→ 动手试试: 请修改以下条目：把其中的“Primary”换成“Main”，其余内容一律保持原样。

(页面转录内容)
════════════════════

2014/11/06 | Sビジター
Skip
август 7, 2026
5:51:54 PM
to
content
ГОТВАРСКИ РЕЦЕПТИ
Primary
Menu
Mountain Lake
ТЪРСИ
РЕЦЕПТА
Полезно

════════════════════

→ 练习结果:
2014/11/06 | Sビジター
Skip
август 7, 2026
5:51:54 PM
to
content
ГОТВАРСКИ РЕЦЕПТИ
Main
Menu
Mountain Lake
ТЪРСИ
РЕЦЕПТА
Полезно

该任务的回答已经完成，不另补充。